Er beobachtet ihn durch die Glastür, wie er aufgeregt in den Hörer spricht.
Der Schmuckhändler besitzt genügend Erfahrung darin, wie man in der Schweiz das Recht behandelt, und wie zwecklos es dabei ist, auf die allgemeinen Menschenrechte zu verweisen. Auf einer unteren Ebene gelten die hehren Motive meist nicht.
Als er im Begriff ist, die Schmuckstücke zurück in den Koffer zu legen, hört er plötzlich eine Stimme in seinem Rücken.
„Verzeihen Sie den ungestümen Einsatz meines Angestellten! Sie sind kein Bettler, das sehe ich. Ich betrachte ihr Kunsthandwerk mit Respekt.

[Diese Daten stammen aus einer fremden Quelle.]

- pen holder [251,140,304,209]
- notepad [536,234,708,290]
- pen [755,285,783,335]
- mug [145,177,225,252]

Leider haben wir seit einigen Monaten größere Probleme mit Bettelei und müssen uns daher schützen, unsere Gäste möchten verständlicherweise nicht belästigt werden. Taschendiebe hatten wir auch, es gab zahlreiche Beschwerden.“
Gaspard steht vom Pflaster auf und sieht sich dem Hotelier Ronald Studer gegenüber, der ihn freundlich anschaut.
„Wenn Sie mir den Gefallen tun und sich für ihre Ware ein anderes Plätzchen suchen, kaufe ich Ihnen eine Halskette ab. Einverstanden?

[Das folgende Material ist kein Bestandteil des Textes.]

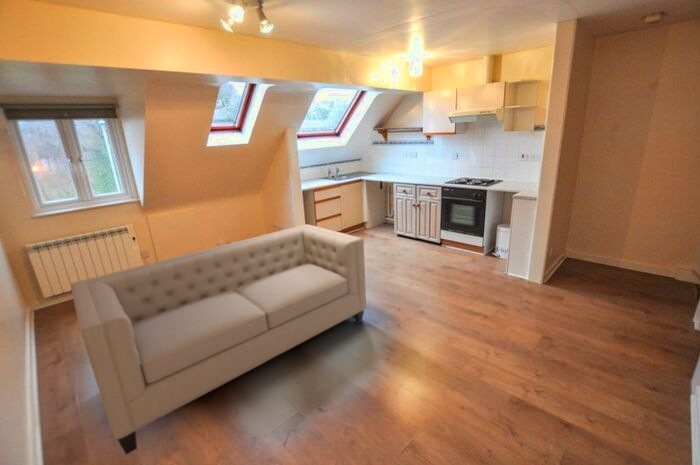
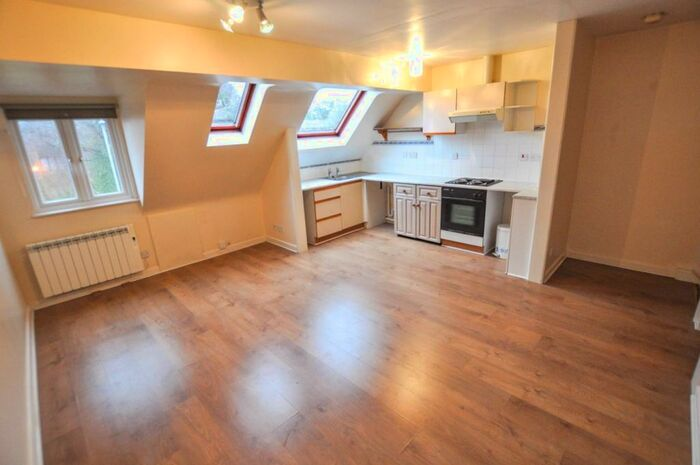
- sofa [70,223,367,456]
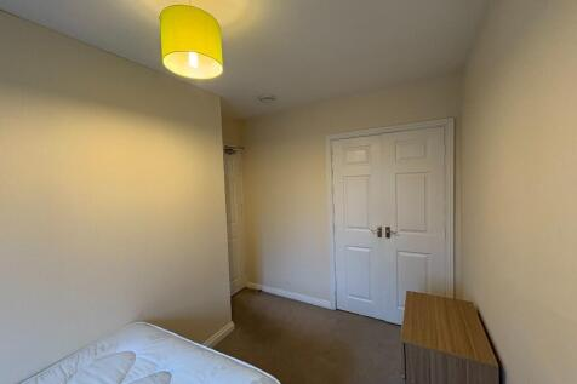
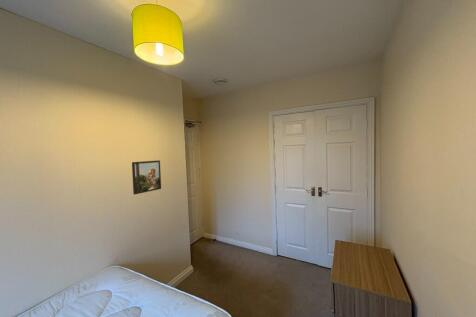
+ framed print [131,159,162,195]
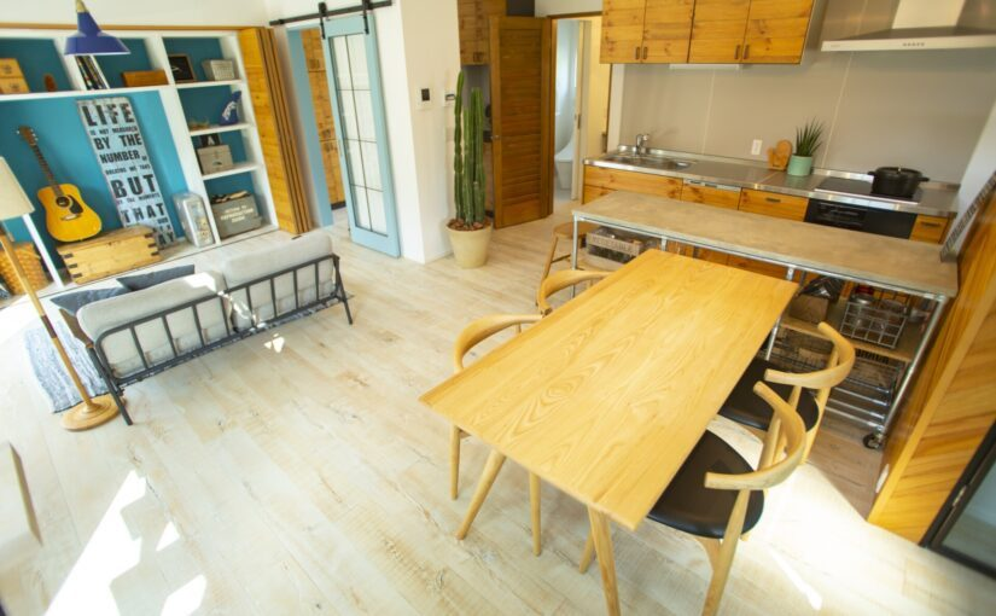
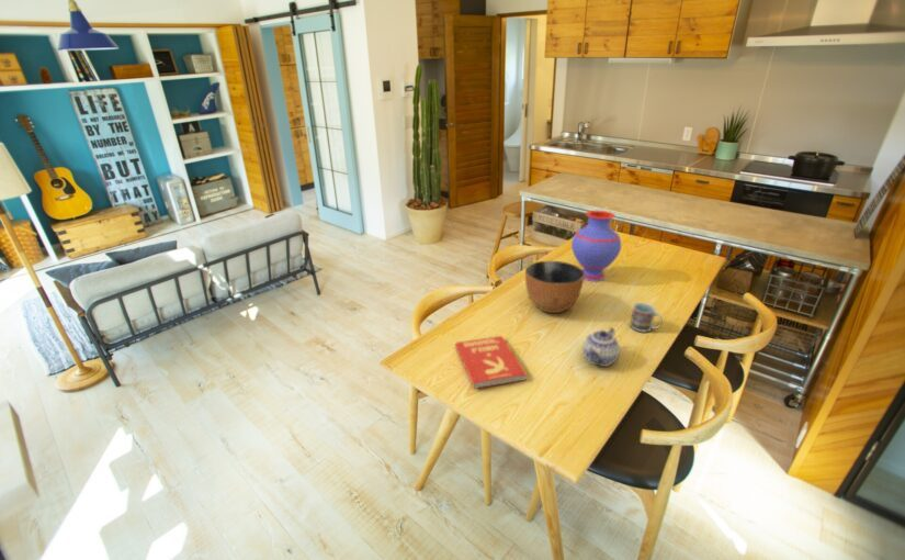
+ vase [570,210,622,283]
+ teapot [582,326,621,368]
+ bowl [524,260,585,314]
+ cup [629,302,663,334]
+ book [454,335,528,390]
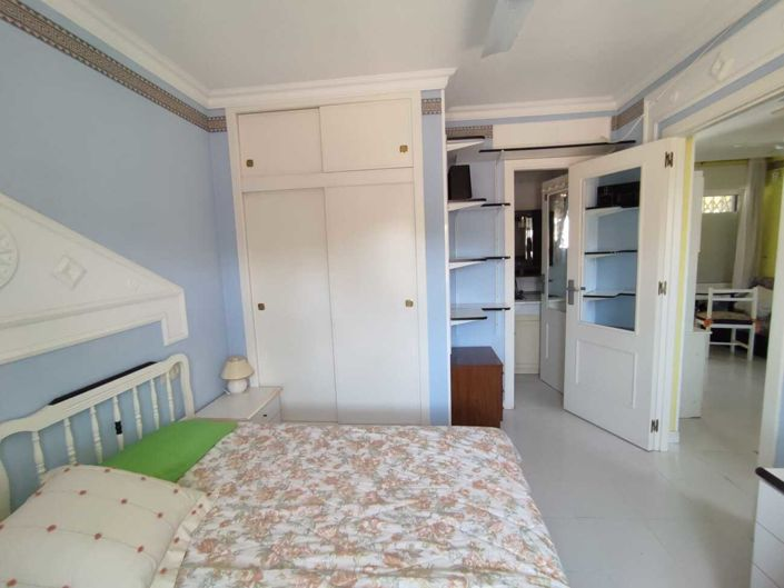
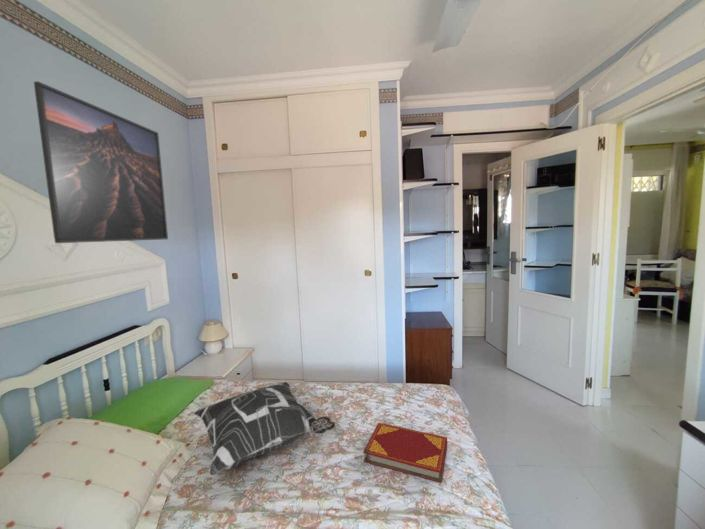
+ decorative pillow [193,381,336,476]
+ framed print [33,80,169,244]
+ hardback book [362,422,448,484]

Na, zeigen Sie mal her, was Sie da in ihrem Köfferchen haben! Oh, die mit dem blauen Anhänger gefällt mir. Eine Occasion, oder?“
Scherzhaft bietet der Hotelier ihm einen zehn Franken Schein für die Halskette an, doch der Schmuckhändler zeigt sich zum Scherzen nicht aufgelegt.
„Ziehen Sie nicht solch ein Gesicht, junger Mann. Ein harmloser Scherz, echtes Silber?“
Studer sagt es mit einem komplizenhaften Grinsen, so als wisse er über die Beschaffenheit des Metalls Bescheid.

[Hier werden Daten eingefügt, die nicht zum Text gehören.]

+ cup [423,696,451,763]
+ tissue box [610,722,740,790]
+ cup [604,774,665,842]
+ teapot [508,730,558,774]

„Sterling Silber. Ich verarbeite gestempeltes Edelmetall.“
Das Grinsen des Hoteliers wird immer breiter.
„Selbstverständlich. Ist die Steuer im Preis mit inbegriffen?“
Gaspard, vollkommen überrascht von dieser Frage, nickt wenig überzeugend.
„Sehen Sie, Silberschmied, deshalb unterscheiden sich die Rechte von Menschen. Der Gehsteig hier wird regelmäßig gefegt, die Abfalltonnen werden geleert und die Laternen abends eingeschaltet.
Wenn einer keine Steuern zahlt, der Steuern zahlen könnte, sollte der dann alles, wie wir Steuerzahler, mit benützen dürfen?“
Jede Spur von Großzügigkeit weicht aus dem bärtigen Gesicht des Hoteliers im feinen Tuch, auf einmal wirkt er hart und abweisend.
Mit betont honoriger Geste befördert Studer eine fünfzig Franken Banknote aus seiner Brieftasche und hält sie dem Schmuckhändler unter die Nase.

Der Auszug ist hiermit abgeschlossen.